--- Excerto do texto ---
Todavia, há factos que são inegáveis pela natureza da actividade. O trabalho na maioria dos call-centers é exercido de forma ininterrupta por longos períodos de tempo em cada jornada, com implicações na duração e qualidade das pausas, mas vai muito para além disso. Há características estruturantes do trabalho nos call-centers que dia após dia após dia após dia originam rotinização, uniformização e desgaste psicológico, com grande exigência física e emocional: segmentação e especialização de tarefas repetitivas, controlo do número e tempos dos atendimentos, divisão entre o planeamento e a execução das tarefas e a pouca autonomia de decisão por parte dos trabalhadores, incluindo simples idas à casa de banho.
Mais: ao mesmo tempo que o volume de negócios do sector triplicou entre 2016 e 2017 para os quase 300 milhões de euros, o salário médio baixou 23 euros, o que é especialmente incompreensível. É preciso substituir este modelo onde mais lucro corresponde a menos salário por um modelo com mais justiça e mais redistribuição num sector onde não existe nenhuma convenção colectiva.
Respondendo a uma petição do Sindicato dos Trabalhadores dos Call-centers com cerca de 5000 assinaturas na legislatura que agora termina, a Assembleia da República debateu a profissão e reconheceu a sua especial penosidade. O PS, em particular, apresentou um projecto de resolução para que seja efectuado um estudo elaborado pelo Gabinete de Estratégia e Planeamento do Ministério do Trabalho, Solidariedade e Segurança Social, no sentido de conhecer os espaços onde estas actividades são exercidas, as relações laborais estabelecidas, as condições de higiene e segurança, a ergonomia, o respeito pelas normas de descanso e a estabilidade dos horários, entre muitas outras dimensões.
Queremos mudar esta realidade e para isso precisamos de saber onde é que estão as más práticas, identificá-las, isolá-las e criar condições para que sejam eliminadas, evitando legislar a partir de uma base desconhecida e pouco escrutinada.
Não podemos aceitar que más práticas manchem todo um sector e não admitimos que ele se mantenha como uma espécie de lado negro das relações laborais em Portugal, porque isso não é justo, não é digno e não corresponde à visão de competitividade em que acreditamos que a nossa economia deve assentar.
É um tema que não deixaremos cair na próxima legislatura.

--- Registos fornecidos ---

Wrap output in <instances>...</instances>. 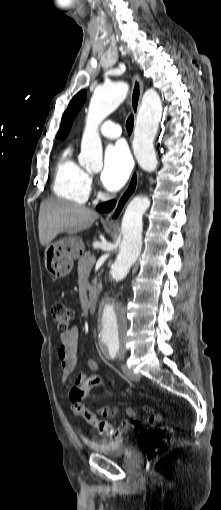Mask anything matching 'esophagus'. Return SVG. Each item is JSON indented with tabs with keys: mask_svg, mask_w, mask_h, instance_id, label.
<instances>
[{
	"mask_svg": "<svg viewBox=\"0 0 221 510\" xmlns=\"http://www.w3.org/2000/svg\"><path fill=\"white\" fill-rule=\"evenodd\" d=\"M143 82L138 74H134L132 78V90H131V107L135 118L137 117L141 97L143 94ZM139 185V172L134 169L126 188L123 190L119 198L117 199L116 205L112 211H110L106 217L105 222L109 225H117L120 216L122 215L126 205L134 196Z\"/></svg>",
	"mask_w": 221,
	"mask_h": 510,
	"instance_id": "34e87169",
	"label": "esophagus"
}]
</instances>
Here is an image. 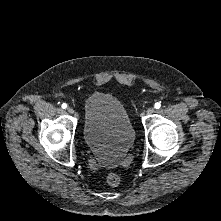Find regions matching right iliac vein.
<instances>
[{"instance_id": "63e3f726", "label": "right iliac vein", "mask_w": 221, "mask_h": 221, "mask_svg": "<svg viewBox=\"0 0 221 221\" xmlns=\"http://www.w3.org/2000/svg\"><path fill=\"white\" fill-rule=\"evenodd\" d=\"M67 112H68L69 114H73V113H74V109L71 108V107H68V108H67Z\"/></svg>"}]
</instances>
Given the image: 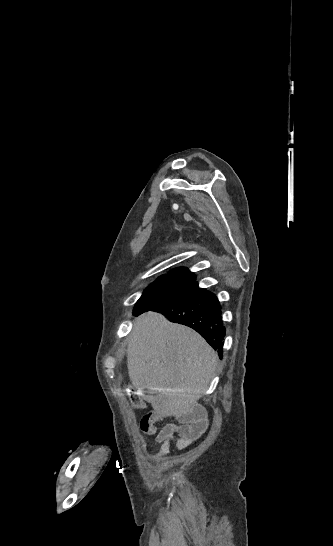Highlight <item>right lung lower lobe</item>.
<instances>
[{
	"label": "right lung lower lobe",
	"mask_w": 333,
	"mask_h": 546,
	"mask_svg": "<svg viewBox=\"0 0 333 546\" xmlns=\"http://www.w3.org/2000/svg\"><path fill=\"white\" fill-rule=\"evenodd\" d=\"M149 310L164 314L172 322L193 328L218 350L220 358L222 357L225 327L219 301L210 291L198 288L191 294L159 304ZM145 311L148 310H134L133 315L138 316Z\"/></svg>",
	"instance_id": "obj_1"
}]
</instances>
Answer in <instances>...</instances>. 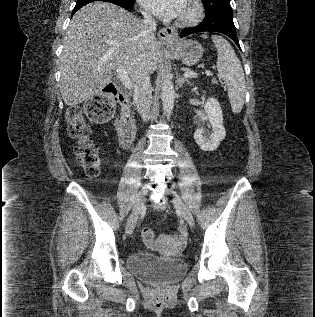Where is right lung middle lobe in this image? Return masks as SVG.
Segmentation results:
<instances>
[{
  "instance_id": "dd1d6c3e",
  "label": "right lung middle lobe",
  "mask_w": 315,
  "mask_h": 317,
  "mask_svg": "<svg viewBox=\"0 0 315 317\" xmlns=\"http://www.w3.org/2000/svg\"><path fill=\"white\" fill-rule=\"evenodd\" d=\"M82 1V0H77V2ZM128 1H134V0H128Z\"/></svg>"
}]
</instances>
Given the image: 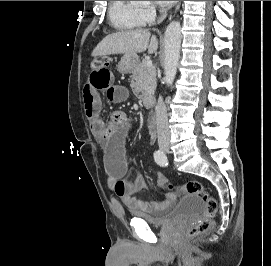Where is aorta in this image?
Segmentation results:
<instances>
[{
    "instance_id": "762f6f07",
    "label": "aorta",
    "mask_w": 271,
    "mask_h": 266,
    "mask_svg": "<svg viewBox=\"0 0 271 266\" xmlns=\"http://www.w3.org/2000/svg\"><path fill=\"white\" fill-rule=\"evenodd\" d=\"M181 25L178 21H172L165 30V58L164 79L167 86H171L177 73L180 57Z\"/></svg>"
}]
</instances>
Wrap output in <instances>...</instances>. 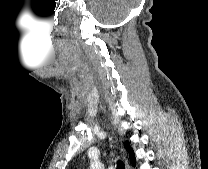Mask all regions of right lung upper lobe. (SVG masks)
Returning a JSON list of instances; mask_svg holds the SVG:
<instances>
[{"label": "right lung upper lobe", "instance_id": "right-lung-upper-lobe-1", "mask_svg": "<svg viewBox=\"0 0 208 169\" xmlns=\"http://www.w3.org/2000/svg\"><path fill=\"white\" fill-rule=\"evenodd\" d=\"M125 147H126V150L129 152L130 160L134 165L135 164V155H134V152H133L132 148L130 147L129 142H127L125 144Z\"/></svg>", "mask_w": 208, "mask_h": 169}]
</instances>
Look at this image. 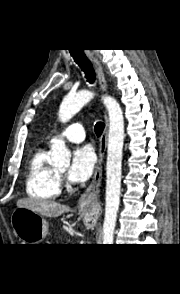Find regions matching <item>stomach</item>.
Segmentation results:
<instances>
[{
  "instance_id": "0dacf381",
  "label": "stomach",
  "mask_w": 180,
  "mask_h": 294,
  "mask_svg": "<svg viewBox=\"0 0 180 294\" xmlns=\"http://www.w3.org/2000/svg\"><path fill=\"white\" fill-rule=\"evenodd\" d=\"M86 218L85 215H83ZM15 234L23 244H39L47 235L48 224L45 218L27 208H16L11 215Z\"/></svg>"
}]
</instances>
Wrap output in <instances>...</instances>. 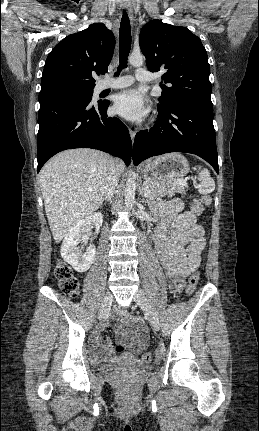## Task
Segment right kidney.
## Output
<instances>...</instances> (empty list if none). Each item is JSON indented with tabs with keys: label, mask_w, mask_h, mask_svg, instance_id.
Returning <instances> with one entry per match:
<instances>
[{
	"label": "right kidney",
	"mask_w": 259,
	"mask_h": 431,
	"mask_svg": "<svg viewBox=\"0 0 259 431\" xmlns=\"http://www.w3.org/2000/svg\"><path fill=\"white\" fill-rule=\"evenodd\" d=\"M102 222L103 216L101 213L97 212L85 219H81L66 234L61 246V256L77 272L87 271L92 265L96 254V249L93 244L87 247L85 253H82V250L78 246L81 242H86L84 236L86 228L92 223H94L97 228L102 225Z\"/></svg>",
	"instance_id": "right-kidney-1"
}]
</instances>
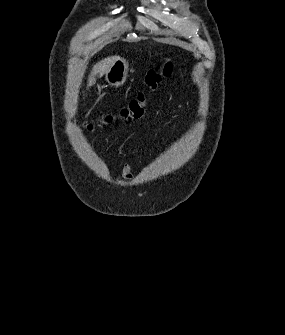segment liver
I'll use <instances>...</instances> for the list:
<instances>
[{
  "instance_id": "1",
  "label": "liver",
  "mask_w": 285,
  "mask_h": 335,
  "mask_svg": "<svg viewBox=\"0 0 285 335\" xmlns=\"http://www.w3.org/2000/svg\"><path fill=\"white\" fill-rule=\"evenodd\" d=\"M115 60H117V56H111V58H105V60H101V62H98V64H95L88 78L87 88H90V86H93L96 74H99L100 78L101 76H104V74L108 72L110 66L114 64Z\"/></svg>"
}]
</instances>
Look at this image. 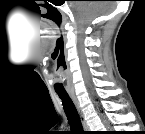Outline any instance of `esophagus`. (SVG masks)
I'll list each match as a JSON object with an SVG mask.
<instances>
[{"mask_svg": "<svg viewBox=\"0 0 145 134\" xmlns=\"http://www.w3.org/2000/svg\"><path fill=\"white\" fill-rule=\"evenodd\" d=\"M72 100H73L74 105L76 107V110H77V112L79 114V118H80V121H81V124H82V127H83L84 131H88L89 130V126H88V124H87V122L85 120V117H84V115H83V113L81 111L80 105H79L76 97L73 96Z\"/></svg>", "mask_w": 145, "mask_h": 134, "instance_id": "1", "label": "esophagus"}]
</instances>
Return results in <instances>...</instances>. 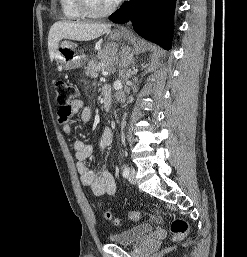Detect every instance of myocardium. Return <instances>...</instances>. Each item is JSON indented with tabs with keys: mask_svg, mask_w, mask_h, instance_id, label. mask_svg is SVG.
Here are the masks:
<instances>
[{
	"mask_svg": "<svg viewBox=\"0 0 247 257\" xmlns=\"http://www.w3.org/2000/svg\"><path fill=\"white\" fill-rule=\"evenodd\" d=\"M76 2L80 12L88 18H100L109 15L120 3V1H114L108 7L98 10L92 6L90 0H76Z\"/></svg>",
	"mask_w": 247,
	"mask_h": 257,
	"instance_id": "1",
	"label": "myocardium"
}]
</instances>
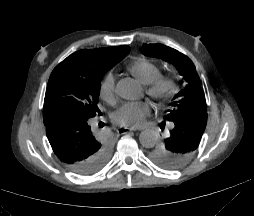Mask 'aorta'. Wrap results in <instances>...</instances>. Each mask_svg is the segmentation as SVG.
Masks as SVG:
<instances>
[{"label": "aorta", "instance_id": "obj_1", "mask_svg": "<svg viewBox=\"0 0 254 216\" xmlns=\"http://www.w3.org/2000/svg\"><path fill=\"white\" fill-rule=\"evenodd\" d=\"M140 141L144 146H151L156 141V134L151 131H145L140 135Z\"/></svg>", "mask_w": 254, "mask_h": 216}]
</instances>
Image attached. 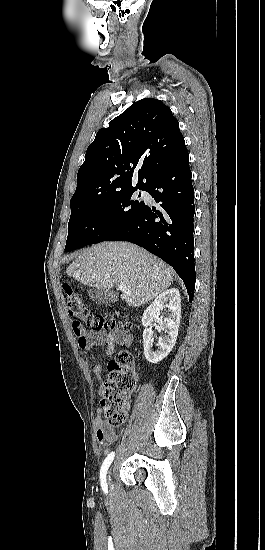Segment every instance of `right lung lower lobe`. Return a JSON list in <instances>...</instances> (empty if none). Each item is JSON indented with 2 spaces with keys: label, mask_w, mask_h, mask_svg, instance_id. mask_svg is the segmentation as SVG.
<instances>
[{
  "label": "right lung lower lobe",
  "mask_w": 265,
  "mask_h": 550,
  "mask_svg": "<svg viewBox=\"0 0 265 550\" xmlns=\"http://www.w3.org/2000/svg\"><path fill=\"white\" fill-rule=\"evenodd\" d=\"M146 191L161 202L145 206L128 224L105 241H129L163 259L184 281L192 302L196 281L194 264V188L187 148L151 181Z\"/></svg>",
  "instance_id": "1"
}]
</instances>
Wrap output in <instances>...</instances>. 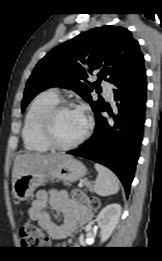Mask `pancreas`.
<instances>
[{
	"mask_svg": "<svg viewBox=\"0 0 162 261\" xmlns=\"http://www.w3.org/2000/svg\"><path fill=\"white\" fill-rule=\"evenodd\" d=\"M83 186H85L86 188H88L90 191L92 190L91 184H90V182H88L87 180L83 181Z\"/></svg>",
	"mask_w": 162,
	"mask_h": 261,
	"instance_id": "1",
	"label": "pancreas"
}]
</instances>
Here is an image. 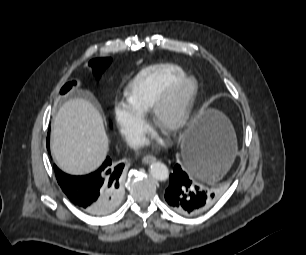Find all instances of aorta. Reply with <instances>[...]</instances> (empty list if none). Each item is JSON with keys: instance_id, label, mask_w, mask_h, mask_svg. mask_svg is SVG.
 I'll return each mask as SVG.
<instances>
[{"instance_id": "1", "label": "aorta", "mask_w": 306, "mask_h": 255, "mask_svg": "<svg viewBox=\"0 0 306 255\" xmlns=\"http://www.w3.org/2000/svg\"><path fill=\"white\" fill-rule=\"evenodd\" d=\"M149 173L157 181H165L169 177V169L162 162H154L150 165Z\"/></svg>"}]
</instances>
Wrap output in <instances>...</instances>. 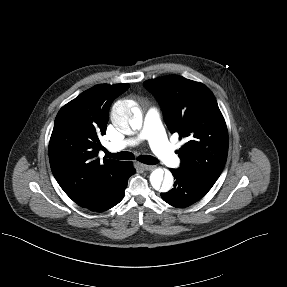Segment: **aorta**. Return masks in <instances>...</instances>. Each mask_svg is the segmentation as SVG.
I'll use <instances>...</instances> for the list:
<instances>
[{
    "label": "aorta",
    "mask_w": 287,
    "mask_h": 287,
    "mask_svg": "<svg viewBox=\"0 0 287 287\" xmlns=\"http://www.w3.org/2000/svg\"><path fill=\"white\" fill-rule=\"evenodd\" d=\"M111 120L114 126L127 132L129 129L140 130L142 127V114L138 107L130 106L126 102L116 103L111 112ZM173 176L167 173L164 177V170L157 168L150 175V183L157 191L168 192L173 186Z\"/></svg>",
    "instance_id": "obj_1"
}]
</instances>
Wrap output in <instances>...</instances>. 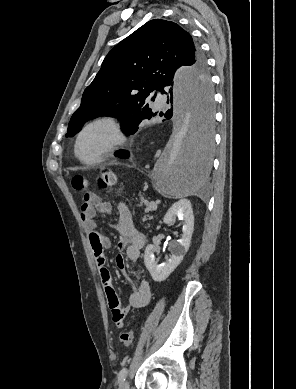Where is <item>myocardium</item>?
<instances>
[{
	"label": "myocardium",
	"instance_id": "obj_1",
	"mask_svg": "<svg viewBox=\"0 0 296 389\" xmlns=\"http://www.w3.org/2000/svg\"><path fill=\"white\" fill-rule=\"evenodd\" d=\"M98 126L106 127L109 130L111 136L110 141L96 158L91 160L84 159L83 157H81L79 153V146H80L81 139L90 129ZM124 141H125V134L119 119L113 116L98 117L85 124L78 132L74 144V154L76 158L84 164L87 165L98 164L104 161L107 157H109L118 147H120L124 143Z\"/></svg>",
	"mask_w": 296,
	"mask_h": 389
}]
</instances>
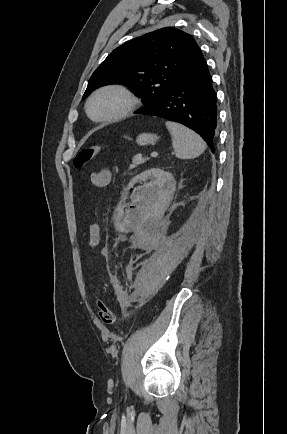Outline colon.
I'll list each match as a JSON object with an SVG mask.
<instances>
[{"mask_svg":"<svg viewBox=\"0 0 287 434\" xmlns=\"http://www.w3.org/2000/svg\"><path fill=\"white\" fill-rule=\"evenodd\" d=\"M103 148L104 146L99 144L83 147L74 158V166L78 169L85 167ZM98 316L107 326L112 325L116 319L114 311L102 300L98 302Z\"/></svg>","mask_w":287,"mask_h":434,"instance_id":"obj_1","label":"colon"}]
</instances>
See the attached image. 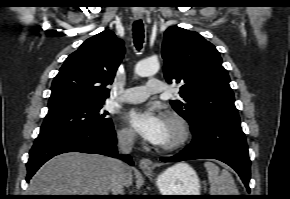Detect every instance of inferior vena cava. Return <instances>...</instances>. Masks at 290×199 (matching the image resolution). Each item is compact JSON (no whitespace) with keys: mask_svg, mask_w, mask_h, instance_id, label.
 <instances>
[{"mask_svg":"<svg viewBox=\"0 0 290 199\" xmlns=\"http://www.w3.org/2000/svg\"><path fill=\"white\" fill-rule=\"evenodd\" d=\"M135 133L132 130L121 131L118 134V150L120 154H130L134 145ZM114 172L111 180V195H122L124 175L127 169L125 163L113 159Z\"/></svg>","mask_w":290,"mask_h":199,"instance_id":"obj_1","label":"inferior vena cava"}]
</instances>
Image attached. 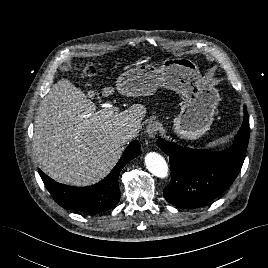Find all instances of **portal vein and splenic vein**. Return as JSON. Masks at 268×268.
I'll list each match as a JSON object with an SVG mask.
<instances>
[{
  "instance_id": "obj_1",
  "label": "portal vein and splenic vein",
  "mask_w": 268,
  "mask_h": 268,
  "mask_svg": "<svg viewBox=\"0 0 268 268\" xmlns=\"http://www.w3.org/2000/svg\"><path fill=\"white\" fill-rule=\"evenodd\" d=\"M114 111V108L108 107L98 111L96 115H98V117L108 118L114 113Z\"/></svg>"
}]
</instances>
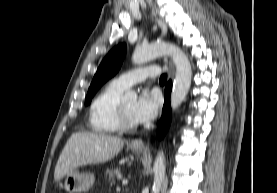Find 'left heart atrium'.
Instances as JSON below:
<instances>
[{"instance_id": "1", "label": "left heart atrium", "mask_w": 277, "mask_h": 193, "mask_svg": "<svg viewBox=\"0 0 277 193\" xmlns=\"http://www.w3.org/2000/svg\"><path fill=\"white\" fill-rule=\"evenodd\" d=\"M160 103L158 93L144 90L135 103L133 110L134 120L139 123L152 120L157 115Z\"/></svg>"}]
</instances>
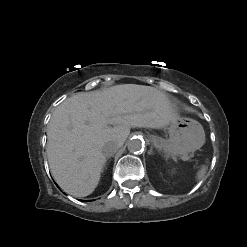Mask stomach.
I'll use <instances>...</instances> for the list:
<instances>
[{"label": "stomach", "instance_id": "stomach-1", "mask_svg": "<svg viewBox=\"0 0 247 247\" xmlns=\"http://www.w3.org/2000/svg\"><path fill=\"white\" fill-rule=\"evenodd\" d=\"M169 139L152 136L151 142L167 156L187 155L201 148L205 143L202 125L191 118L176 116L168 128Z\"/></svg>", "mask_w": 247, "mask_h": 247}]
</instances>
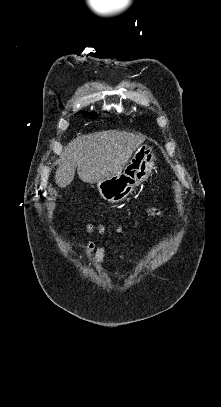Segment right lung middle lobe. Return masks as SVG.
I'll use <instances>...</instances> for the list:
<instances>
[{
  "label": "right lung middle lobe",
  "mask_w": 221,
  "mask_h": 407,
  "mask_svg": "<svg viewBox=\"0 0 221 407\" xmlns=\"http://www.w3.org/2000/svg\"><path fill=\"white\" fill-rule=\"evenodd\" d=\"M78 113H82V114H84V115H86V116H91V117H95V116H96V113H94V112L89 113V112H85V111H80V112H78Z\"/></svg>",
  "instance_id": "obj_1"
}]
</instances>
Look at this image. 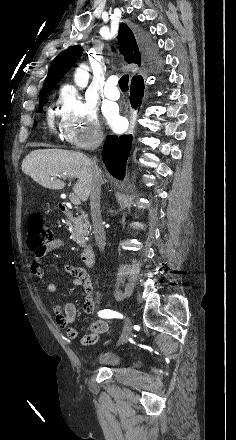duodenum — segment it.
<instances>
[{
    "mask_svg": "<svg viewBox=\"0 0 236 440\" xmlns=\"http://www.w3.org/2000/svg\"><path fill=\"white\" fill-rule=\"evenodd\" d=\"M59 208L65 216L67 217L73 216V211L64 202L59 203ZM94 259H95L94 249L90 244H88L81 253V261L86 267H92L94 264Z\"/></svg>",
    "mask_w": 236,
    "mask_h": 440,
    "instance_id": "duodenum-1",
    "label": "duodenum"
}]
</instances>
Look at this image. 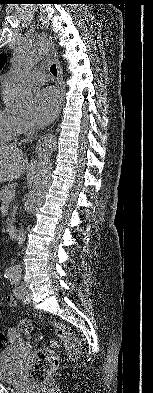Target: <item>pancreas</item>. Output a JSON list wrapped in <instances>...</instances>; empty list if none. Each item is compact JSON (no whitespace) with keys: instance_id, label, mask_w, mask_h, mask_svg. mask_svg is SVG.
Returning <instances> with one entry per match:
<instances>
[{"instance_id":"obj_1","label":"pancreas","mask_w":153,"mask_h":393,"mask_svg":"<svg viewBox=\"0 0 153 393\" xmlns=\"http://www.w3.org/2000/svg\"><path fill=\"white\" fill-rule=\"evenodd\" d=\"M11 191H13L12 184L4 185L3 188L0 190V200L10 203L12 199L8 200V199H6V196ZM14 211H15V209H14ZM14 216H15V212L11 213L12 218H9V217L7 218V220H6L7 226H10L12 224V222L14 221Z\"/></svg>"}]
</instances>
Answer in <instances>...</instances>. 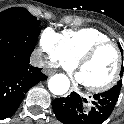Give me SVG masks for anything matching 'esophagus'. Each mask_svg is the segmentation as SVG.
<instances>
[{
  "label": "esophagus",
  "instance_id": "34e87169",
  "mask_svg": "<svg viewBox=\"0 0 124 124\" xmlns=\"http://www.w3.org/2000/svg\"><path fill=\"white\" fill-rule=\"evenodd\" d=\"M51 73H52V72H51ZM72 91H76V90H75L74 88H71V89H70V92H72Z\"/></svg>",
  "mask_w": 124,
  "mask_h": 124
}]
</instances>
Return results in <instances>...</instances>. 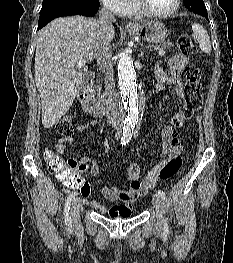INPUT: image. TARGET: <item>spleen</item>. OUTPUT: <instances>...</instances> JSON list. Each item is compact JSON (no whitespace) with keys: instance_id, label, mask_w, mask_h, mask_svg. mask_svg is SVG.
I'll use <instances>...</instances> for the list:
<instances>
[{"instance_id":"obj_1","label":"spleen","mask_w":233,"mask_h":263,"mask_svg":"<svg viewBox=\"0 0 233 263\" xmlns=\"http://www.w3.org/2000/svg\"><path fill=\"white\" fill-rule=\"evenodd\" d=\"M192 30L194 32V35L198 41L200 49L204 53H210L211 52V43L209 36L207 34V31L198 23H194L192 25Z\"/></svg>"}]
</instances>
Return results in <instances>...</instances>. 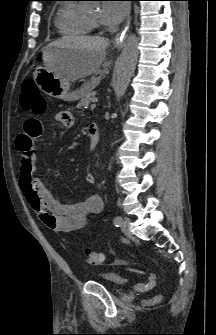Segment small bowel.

--- Pedido 1 ---
Reescreva tudo o que vai de "Não podemos aceitar" até "na próxima legislatura." no excerto sobre os call-centers, trocando "lado negro" por "face oculta".
--- Pedido 2 ---
Responda com base no excerto sobre os call-centers:
(a) Entre que anos triplicou o volume de negócios do sector?
(b) Quanto baixou o salário médio nesse mesmo período?
(c) Quantas assinaturas reunia, aproximadamente, a petição do Sindicato dos Trabalhadores dos Call-centers?
--- Pedido 3 ---
Segundo o excerto sobre os call-centers, porque é preciso saber onde estão as más práticas antes de mudar esta realidade? Explique em uma a três frases.
Os registos não têm qualquer papel nisto.

--- Resposta correta 1 ---
Não podemos aceitar que más práticas manchem todo um sector e não admitimos que ele se mantenha como uma espécie de face oculta das relações laborais em Portugal, porque isso não é justo, não é digno e não corresponde à visão de competitividade em que acreditamos que a nossa economia deve assentar.
É um tema que não deixaremos cair na próxima legislatura.

--- Resposta correta 2 ---
(a) Entre 2016 e 2017.
(b) 23 euros.
(c) Cerca de 5000.

--- Resposta correta 3 ---
É preciso saber onde estão as más práticas para as identificar, isolar e criar condições para que sejam eliminadas. Assim evita-se legislar a partir de uma base desconhecida e pouco escrutinada.